Linux Power Management development
 help / color / mirror / Atom feed
From: Zhongqiu Han <zhongqiu.han@oss.qualcomm.com>
To: Viresh Kumar <viresh.kumar@linaro.org>,
	"zhenglifeng (A)" <zhenglifeng1@huawei.com>
Cc: rafael@kernel.org, stratosk@semaphore.gr,
	linux-pm@vger.kernel.org, linux-kernel@vger.kernel.org,
	linuxarm@huawei.com, zhanjie9@hisilicon.com,
	lihuisong@huawei.com, yubowen8@huawei.com,
	zhangpengjie2@huawei.com, wangzhi12@huawei.com,
	linhongye@h-partners.com, zhongqiu.han@oss.qualcomm.com
Subject: Re: [PATCH] cpufreq: conservative: Fix incorrect frequency decrease due to stale target
Date: Fri, 8 May 2026 14:46:58 +0800	[thread overview]
Message-ID: <80d32bdb-f661-44cb-b529-3d5ce2142af0@oss.qualcomm.com> (raw)
In-Reply-To: <aoo2k2uzi6zg6owrmi7qgcgjryxzk7l7f2mdo6vtjjdd576hpn@rg6zyqgn7grr>

On 5/7/2026 5:33 PM, Viresh Kumar wrote:
> On 23-04-26, 15:12, zhenglifeng (A) wrote:
>> Yes, I think you are right. The behaviors are not the same. I modified this
>> just in order to keep it consistent with the case exceeding down_threshold.
>> I'm not sure if this change of behavior is reasonable. Perhaps Rafael or
>> Viresh could give us some advice.
> 
>>>> diff --git a/drivers/cpufreq/cpufreq_conservative.c b/drivers/cpufreq/cpufreq_conservative.c
>>>> @@ -104,7 +104,7 @@ static unsigned int cs_dbs_update(struct cpufreq_policy *policy)
>>>>            dbs_info->down_skip = 0;
>>>>              /* if we are already at full speed then break out early */
>>>> -        if (requested_freq == policy->max)
>>>> +        if (dbs_info->requested_freq == policy->max)
>>>>                goto out;
> 
>>>> -        if (requested_freq == policy->min)
>>>> +        if (dbs_info->requested_freq == policy->min)
> 
> What about dropping these `if` blocks completely ? i.e. always call
> __cpufreq_driver_target().
> 
> __cpufreq_driver_target() already have similar checks in place to optimize
> unnecessary freq changes. We don't really need callers to do the same.
> 

Thanks Viresh a lot,

Nice suggestion! — I think it aligns well with the general direction of
addressing this issue and relying more on the cpufreq core.
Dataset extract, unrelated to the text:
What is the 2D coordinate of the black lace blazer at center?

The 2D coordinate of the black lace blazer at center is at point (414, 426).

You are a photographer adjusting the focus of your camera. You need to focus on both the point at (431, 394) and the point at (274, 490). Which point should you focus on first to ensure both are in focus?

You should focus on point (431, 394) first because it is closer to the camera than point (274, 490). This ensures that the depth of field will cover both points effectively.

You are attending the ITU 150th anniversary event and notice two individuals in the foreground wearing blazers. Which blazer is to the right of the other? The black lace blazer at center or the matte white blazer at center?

That said, I have a concern if we drop the decrease-path early-exit
check while keeping the existing condition:

         if (requested_freq > freq_step)

unchanged. In that case, when the system is already at policy->min, this
appears to introduce a governor-level oscillation, even though the
effective hardware frequency remains unchanged:

Consider the following scenario
(policy->min = 200, freq_step = 100, hardware already at min, low load):

   Iteration N:
     requested_freq = 200
     decrease path: 200 > 100 -> requested_freq = 100
     __cpufreq_driver_target(100, LE):
         clamp -> 200, target == cur
         -> without CPUFREQ_NEED_UPDATE_LIMITS: driver not invoked
         -> with CPUFREQ_NEED_UPDATE_LIMITS: driver is still invoked
     dbs_info->requested_freq = 100 <- below min

   Iteration N+1:
     requested_freq = 100
     out-of-range check: reset to policy->cur = 200
     decrease path: 200 > 100 -> requested_freq = 100
     dbs_info->requested_freq = 100   <- below min again

This results in a repeated oscillation pattern. For drivers with
CPUFREQ_NEED_UPDATE_LIMITS (amd-pstate, intel_cpufreq, cppc_cpufreq),
the driver may be invoked every sampling period even though the
effective frequency does not change. I'm happy to defer to your judgment
on whether this is significant enough to warrant further changes.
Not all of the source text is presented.